In his youth, White had been a member of the Bemerton Street Boys, who were constantly battling the Clerkenwell Boys and White Lion Street gang in local hooligan wars. In 1908, he led the Titanics in the "First Battle of the Nile" against the Sabinis. He supported the McCausland brothers' West End gang in its struggle with the Elephant gang for supremacy in Soho and, after the McCauslands were jailed, he became a leading light in the pickpocketing Titanic gang, together with his brother-in-law Charlie Wooder. Both were convicted in 1913 of pickpocketing. In 1919, the Titanic was crushed by the Elephant and Castle Mob. White went on to form the King's Cross Boys, and combined with the Sabinis and Alf Solomon's Yiddishers to form a counterbalance to the Elephant, Camden Town and Finsbury gangs, and their Birmingham Boys allies led by Billy Kimber. Years of racecourse warfare followed.

In 1922, White was sentenced to five years' imprisonment for his part in the shooting of George Sage and Freddie Gilbert outside the Southampton Arms in Mornington Crescent, Camden. Joe Sabini and others of the White-Sabini gang were also jailed. When George Sage's wife withdrew her evidence at his appeal hearing, White was released. White was involved in numerous fights where coshes, razors and guns were used. In 1925, he was badly beaten in a Paddington gambling club by a combination of Elephant Boys led by Tommy Benneworth and Bethnal Green Boys led by Dodger Mullins.

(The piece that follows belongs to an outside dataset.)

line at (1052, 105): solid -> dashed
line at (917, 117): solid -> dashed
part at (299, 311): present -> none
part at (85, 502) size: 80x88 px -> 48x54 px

In 1935, he was jailed for 12 months for a vicious assault in which his victim lost an eye.

White dropped his association with the Sabinis, transferred his operations to greyhound tracks, and became a part-owner of Hackney Wick Stadium.

He was married to Caroline Wooder, and their three children, Alf junior, Harry and Billy, took over leadership of the gang until they were crushed by Jack Comer in 1947.

Big Alf White died in Camden, London in late 1942.